La Revue de l’urbanisation propose d’utiliser le cadre politique des 3 Is - institutions, infrastructures et interventions - pour aider les villes à tirer parti de leur degré d’urbanisation. Kinshasa, qui se trouve à un stade d’urbanisation avancée, a besoin d’investir dans les trois domaines - des institutions plus solides, davantage d’infrastructures de liaison et des interventions ciblées.

  • Les institutions constituent la base du développement. Le manque de planification, même lorsqu'il existe des ressources pour les investissements dans les infrastructures, constitue la cause première de la formation des bidonvilles, tout comme le manque de systèmes de droits de propriété est une cause d'informalité et de conflit. Il est donc essentiel que Kinshasa renforce ses institutions et systèmes responsables de la planification urbaine et des droits de propriété.
  • Les infrastructures de liaison doivent être renforcées pour que la planification et la fourniture de services reposent sur des bases institutionnelles solides. Rompre le cycle du sous-investissement dans les infrastructures nécessitera un effort considérable en faveur de l’amélioration de la qualité de vie et des infrastructures à Kinshasa. Il est essentiel d’accroître l'accès aux services dans les zones où les emplois sont concentrés, tout en améliorant les services de transport pour élargir le bassin de main-d'œuvre. De même, investir dans des services et des équipements dans des quartiers pauvres et non desservis constitue une des priorités. Cependant, étant donné la capacité d'investissement limitée, l’enjeu consistera à séquencer ces investissements et à les coordonner efficacement entre les secteurs et dans l'espace.

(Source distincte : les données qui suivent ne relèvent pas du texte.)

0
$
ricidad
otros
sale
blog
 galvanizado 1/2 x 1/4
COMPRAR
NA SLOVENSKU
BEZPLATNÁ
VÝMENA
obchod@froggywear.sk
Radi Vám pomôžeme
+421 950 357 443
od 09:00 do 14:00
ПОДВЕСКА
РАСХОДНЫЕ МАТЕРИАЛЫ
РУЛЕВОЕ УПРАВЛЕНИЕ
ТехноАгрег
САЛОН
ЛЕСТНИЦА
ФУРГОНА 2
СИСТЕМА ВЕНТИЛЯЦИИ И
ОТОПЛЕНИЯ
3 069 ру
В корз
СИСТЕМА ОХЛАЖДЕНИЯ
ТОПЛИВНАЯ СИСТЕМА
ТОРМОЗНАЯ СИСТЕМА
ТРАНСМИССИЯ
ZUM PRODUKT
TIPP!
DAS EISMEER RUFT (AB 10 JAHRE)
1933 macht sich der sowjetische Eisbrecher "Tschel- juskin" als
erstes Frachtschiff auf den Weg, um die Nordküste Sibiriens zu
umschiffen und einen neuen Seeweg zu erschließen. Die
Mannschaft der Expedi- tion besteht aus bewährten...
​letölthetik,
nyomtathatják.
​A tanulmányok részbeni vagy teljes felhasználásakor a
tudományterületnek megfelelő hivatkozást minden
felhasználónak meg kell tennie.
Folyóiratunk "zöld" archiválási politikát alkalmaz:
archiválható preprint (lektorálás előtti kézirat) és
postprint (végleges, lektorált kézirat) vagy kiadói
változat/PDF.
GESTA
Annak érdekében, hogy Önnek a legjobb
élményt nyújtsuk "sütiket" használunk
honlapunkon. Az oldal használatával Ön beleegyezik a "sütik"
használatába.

  • Enfin, Kinshasa aura besoin d’investissements et interventions spatialement ciblées sur des zones prioritaires. Des zones centrales bien équipées et dotées d'infrastructures postindustrielles, par exemple, seraient des emplacements idéals pour des centres de création d'emplois et des logements.

Kinshasa se trouve à la croisée des chemins. Les décisions prises aujourd'hui guideront la trajectoire de la ville pour les décennies à venir. Si les institutions en charge de la planification urbaine ne se développent pas et que les investissements dans les infrastructures restent limités, Kinshasa pourrait malheureusement se voir attribuer le triste trophée du plus grand bidonville du monde d'ici 2030. En revanche, si le renforcement institutionnel s’accompagne d’investissements dans les infrastructures, Kinshasa pourrait redevenir la ville africaine prospère qu’elle fut autrefois et devenir une agglomération urbaine dynamique qui fait la fierté des Kinois. L’élégance flamboyante des Sapeurs épouserait alors parfaitement la prospérité et le dynamisme de Kin la Belle.